Лучшая пехота состоит, как было сказано выше, из стрельцов и казаков, о которых еще не было речи; помимо десяти тысяч аркебузиров в Москве, они есть в каждом городе, приближенном на сто верст к татарским границам, смотря по величине имеющихся там замков, по шестьдесят, восемьдесят, более или менее, и до ста пятидесяти, не считая пограничных городов, где их вполне достаточно. Затем есть казаки, которых рассылают зимой в города по ту сторону Оки, они получают равно со стрельцами плату и хлеб; сверх того, император снабжает их порохом и свинцом. Есть еще другие казаки, имеющие земли и не покидающие гарнизонов. Из них наберется от 5000 до 6000 владеющих оружием. Затем есть настоящие казаки, которые держатся в татарских равнинах вдоль таких рек, как Волга, Дон, Днепр и другие, и часто наносят гораздо больший урон татарам, чем вся русская армия; они не получают большого содержания от императора, разве только, как говорят, свободу своевольничать как им вздумается. Им позволяется иногда являться в пограничные города, продавать там свою добычу и покупать что нужно. Когда император намеревается обратиться к ним, он посылает им пороха, свинца и каких-нибудь 7—8 или 10 тысяч рублей; обычно именно они приводят из Татарии первых пленников, от которых узнают замысел неприятеля. Тому, кто взял пленного и привел его, обычно дарят хорошего сукна и камки, чтобы из того и другого сделать платье, 40 куниц, серебряную чашу и 20 или 30 рублей. Они располагаются по рекам числом от 8 до 10 тысяч, готовясь соединиться с армией по приказу императора, что происходит в случае необходимости. Казаки с верховьев Днепра держатся чаще всего в Подолии, отряжая по одному человеку с каждых ста четвертей; все это крестьяне, более способные управляться с плугом, чем с аркебузой, хотя их не отличишь по одежде, так как они должны быть одеты по-казацки, именно в платье ниже колен, узкое как камзол, с большим воротником, отвернутым назад, доходящим до пояса. Половина из них должны иметь аркебузы, по два фунта пороха, четыре фунта свинца и саблю.

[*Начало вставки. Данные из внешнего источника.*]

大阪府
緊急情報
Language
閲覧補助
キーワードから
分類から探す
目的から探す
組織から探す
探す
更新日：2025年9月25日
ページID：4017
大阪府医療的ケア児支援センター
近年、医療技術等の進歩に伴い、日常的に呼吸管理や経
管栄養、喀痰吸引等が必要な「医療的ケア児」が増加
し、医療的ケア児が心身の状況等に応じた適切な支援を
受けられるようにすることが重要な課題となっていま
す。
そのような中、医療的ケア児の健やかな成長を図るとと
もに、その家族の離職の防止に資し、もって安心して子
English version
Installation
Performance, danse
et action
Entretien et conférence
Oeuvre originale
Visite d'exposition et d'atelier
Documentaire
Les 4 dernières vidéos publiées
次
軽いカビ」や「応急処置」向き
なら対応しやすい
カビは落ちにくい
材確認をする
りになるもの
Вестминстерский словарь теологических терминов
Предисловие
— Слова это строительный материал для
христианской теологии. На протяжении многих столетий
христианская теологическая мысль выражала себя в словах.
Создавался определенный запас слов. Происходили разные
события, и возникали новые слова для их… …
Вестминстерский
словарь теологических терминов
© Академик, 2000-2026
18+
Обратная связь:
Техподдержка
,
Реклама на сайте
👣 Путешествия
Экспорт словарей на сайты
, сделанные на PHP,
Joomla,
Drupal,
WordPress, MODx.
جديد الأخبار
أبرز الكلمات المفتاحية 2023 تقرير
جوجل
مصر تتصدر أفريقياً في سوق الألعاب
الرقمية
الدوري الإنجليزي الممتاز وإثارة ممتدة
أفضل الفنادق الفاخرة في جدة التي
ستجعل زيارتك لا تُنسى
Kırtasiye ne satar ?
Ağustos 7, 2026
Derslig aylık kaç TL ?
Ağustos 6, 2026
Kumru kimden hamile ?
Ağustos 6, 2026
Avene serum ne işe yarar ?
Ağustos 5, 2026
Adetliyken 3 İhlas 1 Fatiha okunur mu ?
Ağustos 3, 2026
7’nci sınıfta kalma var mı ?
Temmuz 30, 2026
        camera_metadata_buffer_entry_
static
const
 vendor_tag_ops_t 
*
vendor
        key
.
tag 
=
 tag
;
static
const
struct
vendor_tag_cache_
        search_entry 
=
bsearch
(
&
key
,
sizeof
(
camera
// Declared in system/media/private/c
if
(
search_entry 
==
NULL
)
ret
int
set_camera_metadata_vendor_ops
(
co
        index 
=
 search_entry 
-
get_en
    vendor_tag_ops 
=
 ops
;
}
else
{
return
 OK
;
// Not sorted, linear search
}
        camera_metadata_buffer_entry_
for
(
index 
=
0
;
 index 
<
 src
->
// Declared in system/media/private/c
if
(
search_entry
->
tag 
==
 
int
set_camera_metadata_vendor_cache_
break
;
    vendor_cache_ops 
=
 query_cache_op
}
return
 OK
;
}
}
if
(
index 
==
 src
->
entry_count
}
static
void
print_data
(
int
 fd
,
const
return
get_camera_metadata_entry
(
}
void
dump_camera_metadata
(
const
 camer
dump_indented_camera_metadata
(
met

Остальные подчиняются тем, кто их посылает, и должны иметь лук, стрелы и саблю или нечто вроде рогатины, пригодное скорее для того, чтобы проткнуть медведя, вылезающего из берлоги, чем для всего того, что им делают. Не нужно забывать про саблю. Кроме того, и купцы должны при необходимости снаряжать воинов в соответствии со своими средствами, кто трех, кто четырех, больше или меньше.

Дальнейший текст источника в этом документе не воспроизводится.